▶ WORK ORDER
Every record that follows should be copied exactly. No picture belongs in the copy.

━━━ RECORDS SUPPLIED

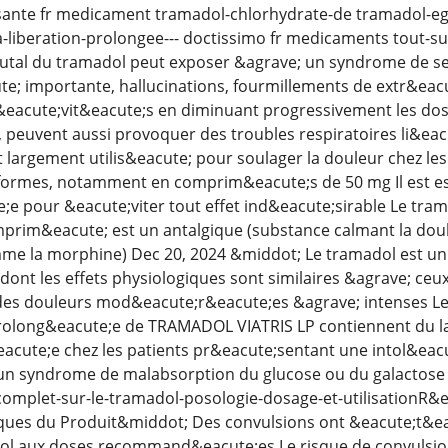
 sante fr medicament tramadol-chlorhydrate-de tramadol-eg
liberation-prolongee--- doctissimo fr medicaments tout-s
rutal du tramadol peut exposer &agrave; un syndrome de se
te; importante, hallucinations, fourmillements de extr&ea
 &eacute;vit&eacute;s en diminuant progressivement les d
peuvent aussi provoquer des troubles respiratoires li&eac
argement utilis&eacute; pour soulager la douleur chez les a
formes, notamment en comprim&eacute;s de 50 mg Il est ess
 pour &eacute;viter tout effet ind&eacute;sirable Le tram
im&eacute; est un antalgique (substance calmant la douleu
e la morphine) Dec 20, 2024 &middot; Le tramadol est un 
dont les effets physiologiques sont similaires &agrave; ceu
 des douleurs mod&eacute;r&eacute;es &agrave; intenses 
rolong&eacute;e de TRAMADOL VIATRIS LP contiennent du lac
acute;e chez les patients pr&eacute;sentant une intol&eacu
un syndrome de malabsorption du glucose ou du galactose 
-complet-sur-le-tramadol-posologie-dosage-et-utilisationR
iques du Produit&middot; Des convulsions ont &eacute;t&ea
ol aux doses recommand&eacute;es Le risque de convulsions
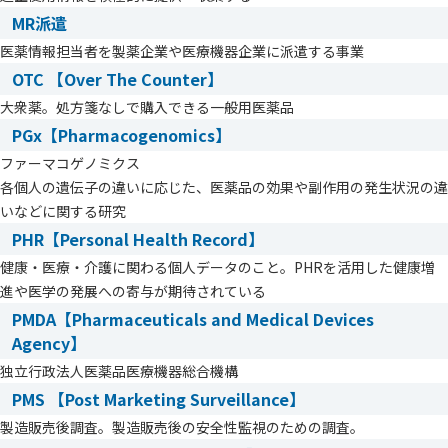
MR派遣
医薬情報担当者を製薬企業や医療機器企業に派遣する事業
OTC 【Over The Counter】
大衆薬。処方箋なしで購入できる一般用医薬品
PGx【Pharmacogenomics】
ファーマコゲノミクス
各個人の遺伝子の違いに応じた、医薬品の効果や副作用の発生状況の違
いなどに関する研究
PHR【Personal Health Record】
健康・医療・介護に関わる個人データのこと。PHRを活用した健康増
進や医学の発展への寄与が期待されている
PMDA【Pharmaceuticals and Medical Devices
Agency】
独立行政法人医薬品医療機器総合機構
PMS 【Post Marketing Surveillance】
製造販売後調査。製造販売後の安全性監視のための調査。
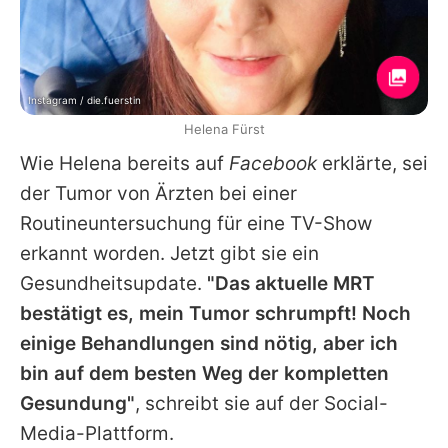
Instagram / die.fuerstin
Helena Fürst
Wie
Helena
bereits auf
Facebook
erklärte, sei
der Tumor von Ärzten bei einer
Routineuntersuchung für eine TV-Show
erkannt worden. Jetzt gibt sie ein
Gesundheitsupdate.
"Das aktuelle MRT
bestätigt es, mein Tumor schrumpft! Noch
einige Behandlungen sind nötig, aber ich
bin auf dem besten Weg der kompletten
Gesundung"
, schreibt sie auf der Social-
Media-Plattform.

━━━━━━

▶ EXERCISE RESPONSE
 sante fr medicament tramadol-chlorhydrate-de tramadol-eg
liberation-prolongee--- doctissimo fr medicaments tout-s
rutal du tramadol peut exposer &agrave; un syndrome de se
te; importante, hallucinations, fourmillements de extr&ea
 &eacute;vit&eacute;s en diminuant progressivement les d
peuvent aussi provoquer des troubles respiratoires li&eac
argement utilis&eacute; pour soulager la douleur chez les a
formes, notamment en comprim&eacute;s de 50 mg Il est ess
 pour &eacute;viter tout effet ind&eacute;sirable Le tram
im&eacute; est un antalgique (substance calmant la douleu
e la morphine) Dec 20, 2024 &middot; Le tramadol est un 
dont les effets physiologiques sont similaires &agrave; ceu
 des douleurs mod&eacute;r&eacute;es &agrave; intenses 
rolong&eacute;e de TRAMADOL VIATRIS LP contiennent du lac
acute;e chez les patients pr&eacute;sentant une intol&eacu
un syndrome de malabsorption du glucose ou du galactose 
-complet-sur-le-tramadol-posologie-dosage-et-utilisationR
iques du Produit&middot; Des convulsions ont &eacute;t&ea
ol aux doses recommand&eacute;es Le risque de convulsions
MR派遣
医薬情報担当者を製薬企業や医療機器企業に派遣する事業
OTC 【Over The Counter】
大衆薬。処方箋なしで購入できる一般用医薬品
PGx【Pharmacogenomics】
ファーマコゲノミクス
各個人の遺伝子の違いに応じた、医薬品の効果や副作用の発生状況の違
いなどに関する研究
PHR【Personal Health Record】
健康・医療・介護に関わる個人データのこと。PHRを活用した健康増
進や医学の発展への寄与が期待されている
PMDA【Pharmaceuticals and Medical Devices
Agency】
独立行政法人医薬品医療機器総合機構
PMS 【Post Marketing Surveillance】
製造販売後調査。製造販売後の安全性監視のための調査。
Instagram / die.fuerstin
Helena Fürst
Wie
Helena
bereits auf
Facebook
erklärte, sei
der Tumor von Ärzten bei einer
Routineuntersuchung für eine TV-Show
erkannt worden. Jetzt gibt sie ein
Gesundheitsupdate.
"Das aktuelle MRT
bestätigt es, mein Tumor schrumpft! Noch
einige Behandlungen sind nötig, aber ich
bin auf dem besten Weg der kompletten
Gesundung"
, schreibt sie auf der Social-
Media-Plattform.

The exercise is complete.